Hay que asumir urgentemente que las razones de una ideología no son aquellas que forman una sociedad en sentido estricto. Pueden formar grupos de personas que las comparten, pero por su carácter fragmentario, no filosófico, habría que decir, flotan sobre la vida real. Y quien va ligero de pensamiento confunde las razones ideológicas con las razones plenas de su convivencia, intentando explicar lo que vive desde su ideología, reduciendo su vida a lo que otros han pensado hace mucho tiempo y por razones que, normalmente, han quedado arcaicas.
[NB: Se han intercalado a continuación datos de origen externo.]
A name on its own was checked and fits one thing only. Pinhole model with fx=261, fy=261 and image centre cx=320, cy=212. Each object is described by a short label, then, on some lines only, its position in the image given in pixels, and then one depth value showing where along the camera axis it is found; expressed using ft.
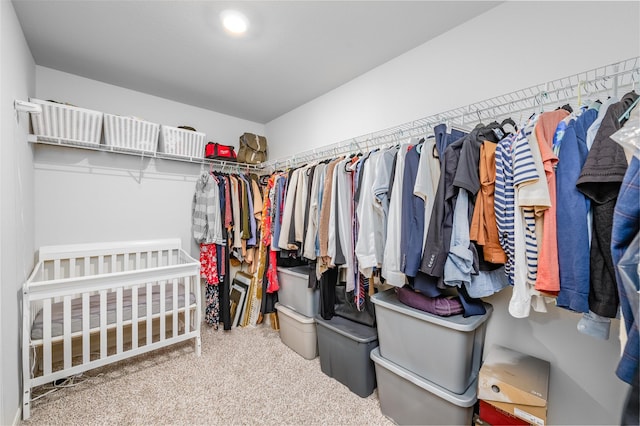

Ni la sociedad se mueve por razones ideológicas, si bien pueden ellas mover hacia el voto político, ni las oportunidades de los individuos se determinan mayoritariamente por aquellas que les da la vida política. Creer lo contrario es reducir peligrosamente lo que entendemos por «oportunidades de la vida»; pero eso, desgraciadamente, es lo que se cree hoy en día, sobre todo cuando se vota. A nadie parece habérsele ocurrido manifestarse por la idea vigente del amor o del enamoramiento, del placer o de la felicidad, de la diversión o de la alegría, por el temple de la vida cotidiana o por el amor al prójimo. Y, sin embargo, esas ideas son recursos sociales, oportunidades mucho más decisivas que las económicas, que, incluso, influyen profundamente en ellas.
En cada manifestación callejera el hombre contemporáneo confirma el desconocimiento de sí mismo, ocultando, mediante lo que la propaganda le sugiere, aquellas «oportunidades» que más íntimamente le constituyen, y que a lo mejor ya son inoportunas para vivir, si bien son plácidamente aceptadas, desconocidas o fomentadas por intereses establecidos, pero sobre todo por cada cual que vive una vida poco auténtica. Pero si todo ello se manifestara estallaría una desconocida vivencia de humildad, porque sería admitir que estamos manifestándonos sobre lo que desconocemos, que estamos manipulados, que lo que más deseamos es encontrar lo que da sentido a nuestra vida, y que el prójimo también haga lo mismo para que nos oriente auténticamente, desde lo que más ama, para que todos, así, podamos intensificar nuestra confianza en el ser humano.